---- DOCUMENT TEXT
The Rodovia Presidente Dutra, (BR-116 - or SP-060 in the state of São Paulo), colloquially known as Via Dutra is a federal highway which runs through the eastern part of the state of São Paulo and southwestern region of the state of Rio de Janeiro. It is the part of the route BR-116 connecting the city of São Paulo to the city of Rio de Janeiro.

It covers a total distance of 402 km, starting at the Trevo das Margaridas in Rio de Janeiro and ending at the junction with Marginal Tietê in São Paulo. It merges with Rodovia Ayrton Senna in the county of Guararema and has junctions with the Rodovia Fernão Dias, the BR-354 and the BR-459. The highway largely follows the Paraíba do Sul river valley.

The Via Dutra is considered the most important Brazilian highway since it connects the two biggest and most important cities of Brazil and runs through one of the richest regions of the country, the Paraíba Valley. It is also the most important connection between the Southern Region and the Northeast Region. It is named after former Brazilian president Eurico Gaspar Dutra, who inaugurated the highway.

The highway was managed by CCR NovaDutra in 1996 until March 2022, when CCR RioSP took over management.

==History==
The first road between the city of São Paulo and the city of Rio de Janeiro was built by the Washington Luis government and inaugurated on Saturday, 5 May 1928.

At the end of the 1940s industrialization and the necessity of a faster, safer and more efficient and modern road connection of the two biggest Brazilian cities led to the construction of the Rodovia Presidente Dutra as it is known today. It was inaugurated on Friday, 19 January 1951, by the President Eurico Gaspar Dutra and called BR-2. It was a two-lane road with exception of the stretches between São Paulo and Guarulhos and in the Baixada Fluminense where it was a four-lane dual carriageway.

In the 1960s it had various stretches converted to four-lane divided road. In 1967 it was fully converted to four-lane highway status.
--------
---- INFORMATION GIVEN
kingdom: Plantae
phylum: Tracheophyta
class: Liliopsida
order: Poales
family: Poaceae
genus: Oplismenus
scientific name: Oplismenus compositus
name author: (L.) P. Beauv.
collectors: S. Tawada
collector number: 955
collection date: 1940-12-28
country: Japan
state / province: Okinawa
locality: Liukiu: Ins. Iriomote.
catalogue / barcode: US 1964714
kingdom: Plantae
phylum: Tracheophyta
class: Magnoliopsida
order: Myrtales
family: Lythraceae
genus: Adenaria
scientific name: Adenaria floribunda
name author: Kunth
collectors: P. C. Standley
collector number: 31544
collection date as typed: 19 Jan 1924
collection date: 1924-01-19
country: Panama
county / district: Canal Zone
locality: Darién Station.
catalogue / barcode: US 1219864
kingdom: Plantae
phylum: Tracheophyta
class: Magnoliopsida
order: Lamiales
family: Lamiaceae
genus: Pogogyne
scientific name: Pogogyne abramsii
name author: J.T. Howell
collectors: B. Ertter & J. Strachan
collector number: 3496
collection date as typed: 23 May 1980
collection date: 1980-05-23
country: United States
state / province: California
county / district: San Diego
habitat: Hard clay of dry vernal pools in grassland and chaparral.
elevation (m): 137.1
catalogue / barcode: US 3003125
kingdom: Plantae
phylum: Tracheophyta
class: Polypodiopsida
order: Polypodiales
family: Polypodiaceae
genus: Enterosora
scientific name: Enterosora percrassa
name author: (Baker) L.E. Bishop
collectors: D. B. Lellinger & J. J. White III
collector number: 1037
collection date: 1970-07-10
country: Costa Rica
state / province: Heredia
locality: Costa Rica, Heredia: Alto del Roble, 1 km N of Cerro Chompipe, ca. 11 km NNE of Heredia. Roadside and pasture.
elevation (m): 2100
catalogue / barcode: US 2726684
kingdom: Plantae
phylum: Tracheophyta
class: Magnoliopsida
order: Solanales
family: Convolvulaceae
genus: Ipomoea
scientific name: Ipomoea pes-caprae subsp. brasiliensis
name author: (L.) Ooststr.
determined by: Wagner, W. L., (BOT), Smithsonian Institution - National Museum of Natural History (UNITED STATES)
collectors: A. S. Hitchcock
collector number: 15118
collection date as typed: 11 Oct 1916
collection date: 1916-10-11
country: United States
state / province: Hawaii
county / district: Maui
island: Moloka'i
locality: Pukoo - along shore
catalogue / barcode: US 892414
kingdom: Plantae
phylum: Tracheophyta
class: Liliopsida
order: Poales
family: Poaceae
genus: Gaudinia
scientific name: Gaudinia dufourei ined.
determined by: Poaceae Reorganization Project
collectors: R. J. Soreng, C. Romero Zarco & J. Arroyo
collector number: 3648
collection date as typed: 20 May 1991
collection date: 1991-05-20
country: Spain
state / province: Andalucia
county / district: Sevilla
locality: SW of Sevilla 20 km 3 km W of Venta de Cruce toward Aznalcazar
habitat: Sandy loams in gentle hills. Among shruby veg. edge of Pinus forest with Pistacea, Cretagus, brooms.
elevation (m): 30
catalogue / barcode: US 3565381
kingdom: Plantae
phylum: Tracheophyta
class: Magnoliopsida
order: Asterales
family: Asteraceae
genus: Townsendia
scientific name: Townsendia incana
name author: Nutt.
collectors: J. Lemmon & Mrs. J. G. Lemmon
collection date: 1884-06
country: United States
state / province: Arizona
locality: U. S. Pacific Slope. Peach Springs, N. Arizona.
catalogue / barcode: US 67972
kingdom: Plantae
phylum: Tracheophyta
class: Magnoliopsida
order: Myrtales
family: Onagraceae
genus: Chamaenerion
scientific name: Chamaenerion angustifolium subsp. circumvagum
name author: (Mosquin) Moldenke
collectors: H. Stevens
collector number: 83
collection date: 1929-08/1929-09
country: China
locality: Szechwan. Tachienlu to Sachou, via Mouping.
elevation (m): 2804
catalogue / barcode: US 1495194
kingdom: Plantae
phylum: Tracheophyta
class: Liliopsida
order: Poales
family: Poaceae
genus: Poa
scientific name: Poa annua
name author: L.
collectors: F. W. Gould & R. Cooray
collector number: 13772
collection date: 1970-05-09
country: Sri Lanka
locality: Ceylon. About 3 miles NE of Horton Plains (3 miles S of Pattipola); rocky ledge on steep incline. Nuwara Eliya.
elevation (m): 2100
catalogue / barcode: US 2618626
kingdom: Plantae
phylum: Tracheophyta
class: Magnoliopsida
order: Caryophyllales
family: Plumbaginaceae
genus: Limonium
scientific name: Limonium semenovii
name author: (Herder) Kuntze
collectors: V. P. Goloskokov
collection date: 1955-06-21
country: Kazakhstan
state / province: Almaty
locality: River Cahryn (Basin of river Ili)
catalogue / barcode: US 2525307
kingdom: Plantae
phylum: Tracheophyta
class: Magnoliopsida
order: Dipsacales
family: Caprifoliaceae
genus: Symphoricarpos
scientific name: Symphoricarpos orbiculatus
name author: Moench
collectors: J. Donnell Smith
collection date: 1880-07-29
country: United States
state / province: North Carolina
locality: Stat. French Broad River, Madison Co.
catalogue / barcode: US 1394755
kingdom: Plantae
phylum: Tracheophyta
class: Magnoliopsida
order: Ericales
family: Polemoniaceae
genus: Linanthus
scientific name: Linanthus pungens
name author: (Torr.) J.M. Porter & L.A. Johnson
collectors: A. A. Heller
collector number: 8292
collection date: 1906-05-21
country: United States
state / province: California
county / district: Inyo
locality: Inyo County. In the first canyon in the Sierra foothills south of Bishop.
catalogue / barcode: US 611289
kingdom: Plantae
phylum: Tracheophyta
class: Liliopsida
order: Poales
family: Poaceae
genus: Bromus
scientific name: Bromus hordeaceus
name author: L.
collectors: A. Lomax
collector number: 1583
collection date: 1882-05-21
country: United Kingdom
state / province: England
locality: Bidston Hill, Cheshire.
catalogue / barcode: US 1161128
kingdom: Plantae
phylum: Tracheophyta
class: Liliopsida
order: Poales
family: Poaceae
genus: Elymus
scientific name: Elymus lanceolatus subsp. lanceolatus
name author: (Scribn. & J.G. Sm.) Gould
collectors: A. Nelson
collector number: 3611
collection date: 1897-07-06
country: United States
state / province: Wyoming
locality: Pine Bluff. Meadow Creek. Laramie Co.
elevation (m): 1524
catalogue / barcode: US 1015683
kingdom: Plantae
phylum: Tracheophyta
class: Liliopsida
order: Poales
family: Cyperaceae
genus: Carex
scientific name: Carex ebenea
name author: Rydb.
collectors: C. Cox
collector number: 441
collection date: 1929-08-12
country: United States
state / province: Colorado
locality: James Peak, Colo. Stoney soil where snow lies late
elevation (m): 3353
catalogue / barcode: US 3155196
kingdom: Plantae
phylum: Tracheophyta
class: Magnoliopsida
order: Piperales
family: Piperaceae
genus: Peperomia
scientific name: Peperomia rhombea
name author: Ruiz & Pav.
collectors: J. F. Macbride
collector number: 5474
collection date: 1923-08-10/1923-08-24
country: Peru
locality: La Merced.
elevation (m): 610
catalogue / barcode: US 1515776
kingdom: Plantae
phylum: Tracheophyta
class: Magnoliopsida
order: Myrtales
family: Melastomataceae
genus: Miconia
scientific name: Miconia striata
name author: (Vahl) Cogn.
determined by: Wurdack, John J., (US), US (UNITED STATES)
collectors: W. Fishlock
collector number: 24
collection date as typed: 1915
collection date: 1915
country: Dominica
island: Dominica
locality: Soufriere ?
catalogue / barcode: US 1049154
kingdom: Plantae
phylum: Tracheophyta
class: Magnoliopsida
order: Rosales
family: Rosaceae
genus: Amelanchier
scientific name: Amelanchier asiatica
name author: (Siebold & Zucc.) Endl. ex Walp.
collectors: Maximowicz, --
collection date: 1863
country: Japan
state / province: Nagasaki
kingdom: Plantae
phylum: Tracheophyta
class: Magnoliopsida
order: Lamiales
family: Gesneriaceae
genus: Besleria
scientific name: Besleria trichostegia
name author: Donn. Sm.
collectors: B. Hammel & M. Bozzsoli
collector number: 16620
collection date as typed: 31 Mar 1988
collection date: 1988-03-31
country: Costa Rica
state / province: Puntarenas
--------
§ **EXERCISES**:
[A] Repeat from the Via Dutra text word for word, starting with "The Rodovia Presidente Dutra, (BR-116" and going on through "city of Rio de Janeiro.".
[B] According to the Via Dutra text, in what year was the highway fully converted to four-lane highway status?

§ **PER-TASK OUTPUTS**:
[A]
The Rodovia Presidente Dutra, (BR-116 - or SP-060 in the state of São Paulo), colloquially known as Via Dutra is a federal highway which runs through the eastern part of the state of São Paulo and southwestern region of the state of Rio de Janeiro. It is the part of the route BR-116 connecting the city of São Paulo to the city of Rio de Janeiro.

[B] 1967